Article 6605, R.C.S., reads as follows:

“No acknowledgment of a married woman to any conveyance or other instrument purporting to be executed by her shall be taken, unless she has had the same shown to her, and then and there fully explained by the officer taking the acknowledgment on an examination privily and apart from her husband; nor shall he certify to the same, unless she thereupon acknowledges to such officer that the same is her act and deed, that she has willingly signed the same, and that she wishes not to retract it.”

Assuming that the amendment to Article 4614, R.C.S., enacted in 1957 is constitutional, we would hold that Article 1299, R.C.S., was repealed by implication. On the other hand, there is no conflict between Article 4614 as amended and Article 6605, so that Article 6605 was not repealed. See Diamond v. Borenstein, 414 S.W.2d 454, (Tex.1967).
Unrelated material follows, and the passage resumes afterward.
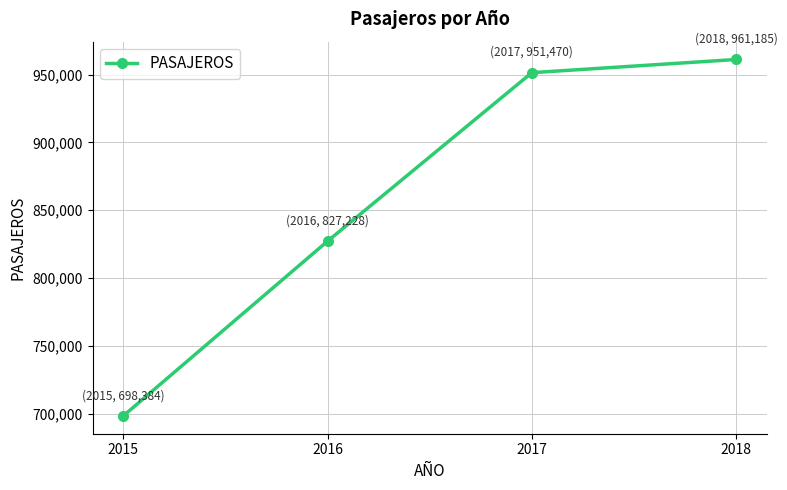

At which label is the value closest to 829784?

2016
The deed from Fidencia Enriques to appellant was not acknowledged as required by Article 6605. If she was a married woman on the date of its execution, the married woman’s acknowledgment was absolutely essential to the validity of the deed. Humble Oil & Refining Company v. Downey, 143 Tex. 171, 183 S.W.2d 426 (Tex.1944); Tompkins v. American Republic Corp., 248 S.W.2d 1001 (Beaumont Tex.Civ.App.1952). The freedom to manage her separate real estate is in no way impaired by the requirement of separate acknowledgment. A legislative intent to remove this safeguard against fraud and duress on the part of the husband cannot be implied from the amendment of Art. 4614 enacted in 1957. The caption of Senate Bill No. 24, Ch. 407, Acts of the 55th Leg., Regular Session, reveals no such intent, and the content of the Act clearly differentiates this case from the case considered by the Court of Civil Appeals in Diamond v. Borenstein, 410 S.W. 2d 457 (El Paso Civ.App.1966, aff’d 414 S.W.2d 454).

There is testimony in the record from which the jury could have concluded that Fidencia and appellant entered into a common law marriage in the year 1940.